The probe into Clinton has long since left behind Whitewater. Indeed, it now seems that the only topic upon which Mr Starr will report is the Monica Lewinsky affair. If he is to succeed, he must persuade not just the grand jury of Bill Clinton's guilt but also the Congress - and, by extension, the American people. And that he has so far failed to do, for all the leaks and counter-leaks. Most remain unconvinced that the President has done anything wrong. Nearly half of citizens polled have "very little faith" that Starr's report to Congress will be fair and impartial. Few believe that infidelity alone would justify legal action against the President.

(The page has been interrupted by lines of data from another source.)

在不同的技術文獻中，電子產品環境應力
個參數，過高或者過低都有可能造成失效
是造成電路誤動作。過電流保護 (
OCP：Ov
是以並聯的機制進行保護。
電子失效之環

Starr will return to legal practice, perhaps as soon as next month. He will not be short of offers and is likely to become a semi-permanent figure on the Washington legal scene. He will be rich and powerful; firmly within that small coterie of Washington lawyers whose every word is money. But he won't get his Supreme Court seat. Not now.

Andrew Marshall

Life Story

Origins: A southerner, born 21 July 1946, in Vernon, Texas

Vital Statistics: Aged 52. Married to Alice Mendell, in 1970. One son, two daughters

Influences: His father was a bible-bashing barber who served as substitute minister of the local Church of Christ. His mother Vannie, now 90, brought him up strictly ("He thrived on spankings because we spoiled him")

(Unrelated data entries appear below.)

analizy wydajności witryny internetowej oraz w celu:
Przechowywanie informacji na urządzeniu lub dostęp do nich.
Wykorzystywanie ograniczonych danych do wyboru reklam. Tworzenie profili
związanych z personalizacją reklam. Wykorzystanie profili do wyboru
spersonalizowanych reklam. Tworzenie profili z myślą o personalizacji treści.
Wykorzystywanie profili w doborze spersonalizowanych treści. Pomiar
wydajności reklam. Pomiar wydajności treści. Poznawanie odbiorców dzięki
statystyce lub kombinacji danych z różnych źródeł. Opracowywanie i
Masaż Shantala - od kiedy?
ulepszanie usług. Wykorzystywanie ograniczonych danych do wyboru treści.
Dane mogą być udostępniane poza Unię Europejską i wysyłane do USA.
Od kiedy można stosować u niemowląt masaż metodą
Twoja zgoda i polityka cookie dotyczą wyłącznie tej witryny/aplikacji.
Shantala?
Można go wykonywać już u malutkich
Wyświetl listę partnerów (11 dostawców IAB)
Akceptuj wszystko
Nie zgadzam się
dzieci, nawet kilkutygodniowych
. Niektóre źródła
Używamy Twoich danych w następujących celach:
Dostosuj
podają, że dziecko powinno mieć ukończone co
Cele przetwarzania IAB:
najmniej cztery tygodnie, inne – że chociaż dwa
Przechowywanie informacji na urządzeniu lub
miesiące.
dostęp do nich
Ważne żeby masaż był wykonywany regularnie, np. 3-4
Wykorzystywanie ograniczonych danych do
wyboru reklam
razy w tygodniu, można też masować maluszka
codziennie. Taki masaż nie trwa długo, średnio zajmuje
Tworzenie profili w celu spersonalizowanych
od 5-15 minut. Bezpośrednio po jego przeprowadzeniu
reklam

Weaknesses: Earl Grey tea. He has never smoked nor drank, nor has he been known to swear

Career: A rapid rise as a favoured Republican lawyer. Youngest ever judge on the US Court of Appeal (1983)

By his mother:

"I sure don't think he's ever cheated on his wife. That's adultery, and he doesn't believe in that

By his enemies: "I don't think Ken Starr is out to get the truth. I think he's out to get the President." James Carville, former Clinton consultant

By himself: "I have a great faith in facts. I have a great and enduring faith in the law. Facts and law, that's what we deal in."